None of these calculations are available in any single system. All of them are available once your APIs are connected and your schema mapping is solid. Organizations that get HR data governance right unlock these metrics within weeks of a successful integration build.
This is also where the OpsMesh™ approach pays off — individual system automations connected into a coordinated operational network rather than isolated point solutions. Each connected system feeds the others, turning HR data from a reporting artifact into an operational signal that drives decisions in real time.
Expert Take
The metric that surprises HR leaders most after their first integration build is 90-day retention by recruiter. They have always had a hunch that some recruiters hire people who stay and others hire people who churn — but they have never had the joined data to confirm it. Once you see it, you cannot unsee it, and it changes how you evaluate recruiting performance permanently.
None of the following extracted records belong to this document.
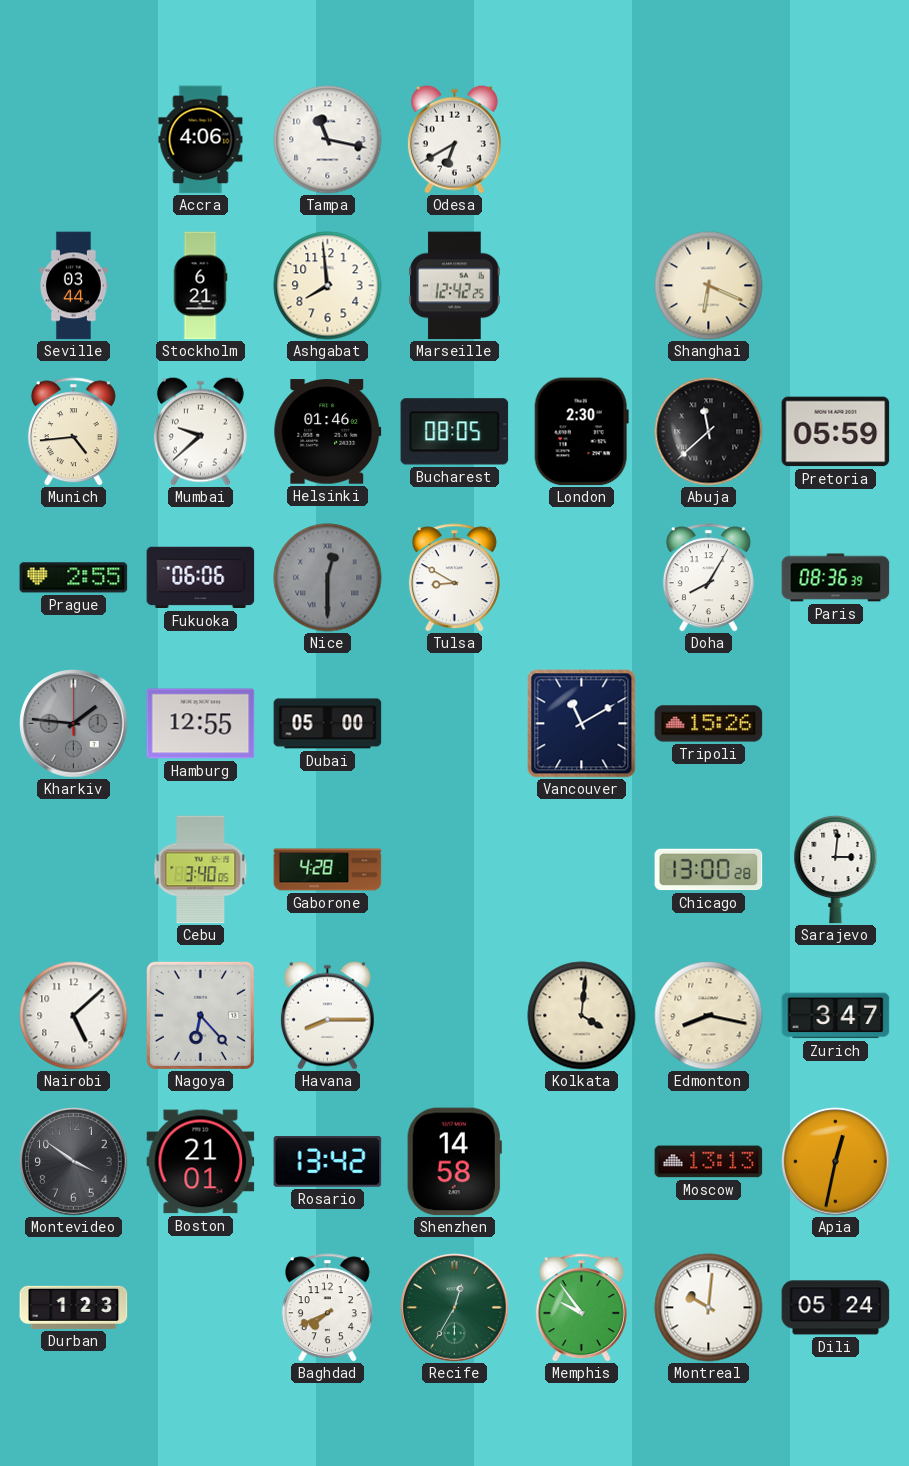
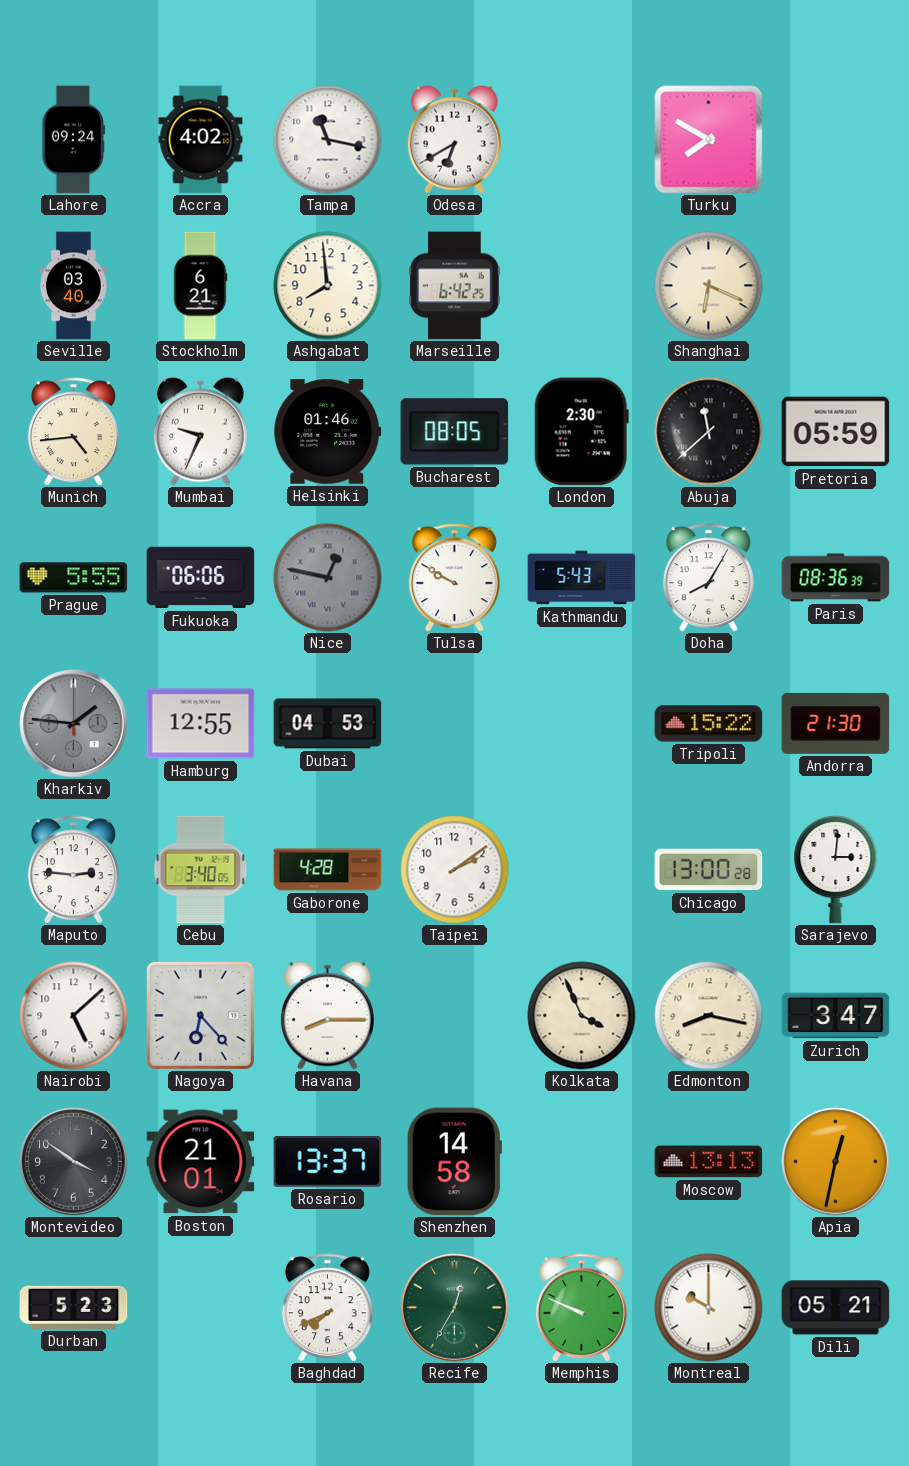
Lahore: none -> 09:24
Accra: 4:06 -> 4:02
Turku: none -> 7:50
Seville: 03:44 -> 03:40
Marseille: 12:42 -> 6:42
Mumbai: 9:38 -> 9:34
Prague: 2:55 -> 5:55
Nice: 12:30 -> 12:47
Tulsa: 8:50 -> 9:50
Kathmandu: none -> 5:43
Dubai: 05:00 -> 04:53
Vancouver: 11:10 -> none
Tripoli: 15:26 -> 15:22
Andorra: none -> 21:30
Maputo: none -> 2:46
Taipei: none -> 2:09
Kolkata: 4:01 -> 3:56
Rosario: 13:42 -> 13:37
Durban: 1:23 -> 5:23
Memphis: 9:54 -> 9:49
Montreal: 10:01 -> 10:00
Dili: 05:24 -> 05:21
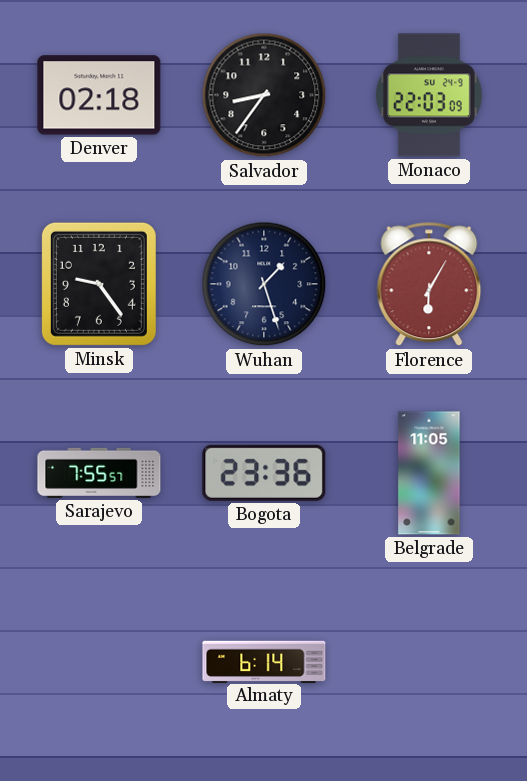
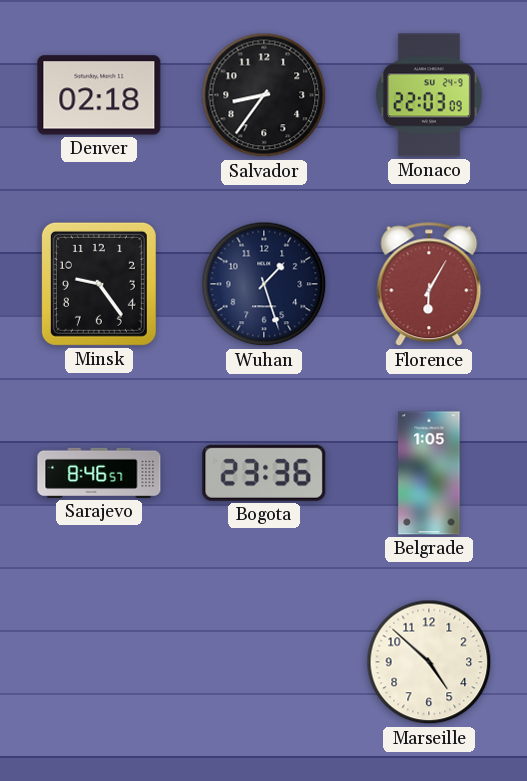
Sarajevo: 7:55 -> 8:46
Belgrade: 11:05 -> 1:05
Almaty: 6:14 -> none
Marseille: none -> 4:52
Common Questions About HR API Integration
Do we need a data warehouse?
No — not for mid-market organizations under 10,000 employees. A GraphQL gateway or a well-structured middleware platform like Make.com covers the analytics use case without warehouse infrastructure cost. Above 10,000 employees, the warehouse becomes a productivity multiplier, but it is not the starting point for most HR teams.
How long does the four-step sequence take?
Eight to twelve weeks for a mid-market organization with five to seven source systems. The schema mapping phase drives most of the timeline variance — teams that arrive with clean field documentation move faster. Larger organizations extend the timeline in proportion to source-system count, not linearly.
What if a source system has no API?
Two remediation paths exist: replace the system with one that has API access, or layer a scraping and parsing integration on top of its export functions. Both carry cost. Vendor replacement is the lower-cost path in most cases when you factor in the ongoing maintenance burden of a brittle export-based integration.
Can we connect HR systems without developer resources?
Yes — for most mid-market scenarios. Make.com and similar middleware platforms handle REST and GraphQL API connections through visual configuration, not code. The range of API integrations Make.com handles natively covers the majority of HR system combinations without writing a single line of code. For systems requiring custom authentication or unusual payloads, HTTP modules fill the gap.